***** EXTRAIT DU DOCUMENT *****

Tout n’est pas permis dans l’attribution des HLM. Le tribunal de Nanterre a condamné vendredi 10 avril le maire (UMP) du Plessis-Robinson, Philippe Pemezec, à une peine de six mois de prison avec sursis, 20 000 euros d’amende et trois ans d’inéligibilité, pour « prise illégale d’intérêts ». Sa fille a en effet bénéficié d’un logement social dans sa propre ville et dans des conditions étonnantes, comme Mediapart l’avait révélé en mars 2012.
Marine Pemezec, poursuivie pour recel, a de son côté écopé de 2 000 euros d’amende avec sursis. En 2012, le groupe socialiste du conseil général des Hauts-de-Seine avait signalé les faits au parquet de Nanterre à la suite de notre article.

***** ENTRÉES DE DONNÉES *****

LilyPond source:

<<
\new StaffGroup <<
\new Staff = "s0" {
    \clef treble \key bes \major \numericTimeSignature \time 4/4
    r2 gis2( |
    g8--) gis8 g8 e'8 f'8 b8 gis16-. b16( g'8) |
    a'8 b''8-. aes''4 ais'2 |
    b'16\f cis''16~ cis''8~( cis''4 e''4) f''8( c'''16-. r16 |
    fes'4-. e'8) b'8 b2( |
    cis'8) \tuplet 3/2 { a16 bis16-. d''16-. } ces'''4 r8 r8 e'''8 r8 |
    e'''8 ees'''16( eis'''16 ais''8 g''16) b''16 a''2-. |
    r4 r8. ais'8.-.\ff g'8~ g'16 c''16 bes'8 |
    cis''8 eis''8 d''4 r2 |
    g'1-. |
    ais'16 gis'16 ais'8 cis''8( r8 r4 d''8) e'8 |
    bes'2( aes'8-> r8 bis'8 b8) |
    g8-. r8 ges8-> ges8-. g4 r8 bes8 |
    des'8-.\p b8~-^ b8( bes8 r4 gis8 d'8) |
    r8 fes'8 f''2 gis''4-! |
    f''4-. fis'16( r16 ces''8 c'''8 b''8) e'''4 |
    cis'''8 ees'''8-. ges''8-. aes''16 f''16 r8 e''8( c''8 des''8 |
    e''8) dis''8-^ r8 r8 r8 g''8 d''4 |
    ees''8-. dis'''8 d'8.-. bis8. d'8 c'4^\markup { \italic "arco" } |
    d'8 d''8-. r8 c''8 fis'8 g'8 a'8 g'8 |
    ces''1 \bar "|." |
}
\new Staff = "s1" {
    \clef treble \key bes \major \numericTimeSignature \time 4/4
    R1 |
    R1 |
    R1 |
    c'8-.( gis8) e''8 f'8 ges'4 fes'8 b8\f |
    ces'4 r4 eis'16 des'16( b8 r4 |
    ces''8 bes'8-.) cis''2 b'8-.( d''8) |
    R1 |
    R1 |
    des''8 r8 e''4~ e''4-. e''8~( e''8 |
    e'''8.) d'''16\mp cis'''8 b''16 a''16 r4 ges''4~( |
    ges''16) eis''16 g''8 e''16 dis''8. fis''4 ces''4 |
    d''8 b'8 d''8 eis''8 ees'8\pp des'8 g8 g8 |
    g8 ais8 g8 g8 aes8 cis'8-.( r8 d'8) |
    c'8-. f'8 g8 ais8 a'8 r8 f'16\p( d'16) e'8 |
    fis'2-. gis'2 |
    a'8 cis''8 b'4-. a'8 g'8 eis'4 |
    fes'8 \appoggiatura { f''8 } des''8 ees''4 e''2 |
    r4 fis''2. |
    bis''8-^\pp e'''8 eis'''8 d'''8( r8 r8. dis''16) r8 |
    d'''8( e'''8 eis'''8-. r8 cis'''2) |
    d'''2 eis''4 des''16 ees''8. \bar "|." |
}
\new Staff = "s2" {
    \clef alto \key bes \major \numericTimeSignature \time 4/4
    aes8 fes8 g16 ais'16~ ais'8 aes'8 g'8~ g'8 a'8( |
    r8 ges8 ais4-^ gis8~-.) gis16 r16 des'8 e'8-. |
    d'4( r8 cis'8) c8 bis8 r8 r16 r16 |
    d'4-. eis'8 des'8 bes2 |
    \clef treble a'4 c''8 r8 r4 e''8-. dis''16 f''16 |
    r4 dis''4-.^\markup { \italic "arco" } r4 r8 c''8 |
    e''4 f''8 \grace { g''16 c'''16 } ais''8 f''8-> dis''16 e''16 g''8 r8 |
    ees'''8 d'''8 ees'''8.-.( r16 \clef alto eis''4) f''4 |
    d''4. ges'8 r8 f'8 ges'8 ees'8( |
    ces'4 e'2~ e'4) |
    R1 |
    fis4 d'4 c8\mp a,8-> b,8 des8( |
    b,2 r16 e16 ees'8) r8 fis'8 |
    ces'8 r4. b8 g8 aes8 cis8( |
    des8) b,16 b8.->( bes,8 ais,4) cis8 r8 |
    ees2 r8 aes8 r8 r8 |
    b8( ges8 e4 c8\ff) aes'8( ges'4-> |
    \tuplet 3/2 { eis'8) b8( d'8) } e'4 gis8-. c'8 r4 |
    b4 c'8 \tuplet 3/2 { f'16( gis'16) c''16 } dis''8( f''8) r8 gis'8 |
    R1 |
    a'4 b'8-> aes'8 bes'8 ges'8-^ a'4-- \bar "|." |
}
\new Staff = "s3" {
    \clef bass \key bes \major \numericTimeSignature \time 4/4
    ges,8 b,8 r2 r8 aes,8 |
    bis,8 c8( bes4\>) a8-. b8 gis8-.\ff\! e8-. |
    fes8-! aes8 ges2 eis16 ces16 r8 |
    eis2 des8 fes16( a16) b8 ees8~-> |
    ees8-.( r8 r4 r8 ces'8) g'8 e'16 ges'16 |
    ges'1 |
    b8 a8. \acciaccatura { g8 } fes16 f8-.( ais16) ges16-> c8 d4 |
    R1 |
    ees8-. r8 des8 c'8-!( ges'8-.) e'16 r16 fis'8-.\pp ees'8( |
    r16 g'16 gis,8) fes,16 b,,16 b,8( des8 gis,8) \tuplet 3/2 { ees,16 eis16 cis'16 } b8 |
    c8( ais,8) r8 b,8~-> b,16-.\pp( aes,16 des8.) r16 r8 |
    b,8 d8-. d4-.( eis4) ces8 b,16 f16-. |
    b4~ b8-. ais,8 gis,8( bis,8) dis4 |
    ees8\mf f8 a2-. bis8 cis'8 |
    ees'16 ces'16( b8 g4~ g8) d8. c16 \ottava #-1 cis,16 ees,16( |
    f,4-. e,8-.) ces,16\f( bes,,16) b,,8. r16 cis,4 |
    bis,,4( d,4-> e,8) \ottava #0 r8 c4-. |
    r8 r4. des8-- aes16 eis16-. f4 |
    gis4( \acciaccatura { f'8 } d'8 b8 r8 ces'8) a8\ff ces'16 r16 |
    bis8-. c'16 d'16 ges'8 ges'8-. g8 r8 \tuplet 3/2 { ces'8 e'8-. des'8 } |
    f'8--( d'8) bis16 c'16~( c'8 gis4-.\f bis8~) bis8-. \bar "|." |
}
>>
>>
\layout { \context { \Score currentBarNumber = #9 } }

*****

**TRAVAIL À FAIRE:**
1) Selon l'article sur l'attribution des HLM au Plessis-Robinson, quelle peine Marine Pemezec a-t-elle reçue ?
2) Mettez à jour l'article sur l'attribution des HLM : recopiez-le en commençant à « Tout n’est pas » et en terminant à « de notre article. », et substituez « logement HLM » à « logement social ».
Appuyez-vous uniquement sur l'article pour répondre.

**RÉPONSES ATTENDUES:**
1) 2 000 euros d'amende avec sursis.

2)
Tout n’est pas permis dans l’attribution des HLM. Le tribunal de Nanterre a condamné vendredi 10 avril le maire (UMP) du Plessis-Robinson, Philippe Pemezec, à une peine de six mois de prison avec sursis, 20 000 euros d’amende et trois ans d’inéligibilité, pour « prise illégale d’intérêts ». Sa fille a en effet bénéficié d’un logement HLM dans sa propre ville et dans des conditions étonnantes, comme Mediapart l’avait révélé en mars 2012.
Marine Pemezec, poursuivie pour recel, a de son côté écopé de 2 000 euros d’amende avec sursis. En 2012, le groupe socialiste du conseil général des Hauts-de-Seine avait signalé les faits au parquet de Nanterre à la suite de notre article.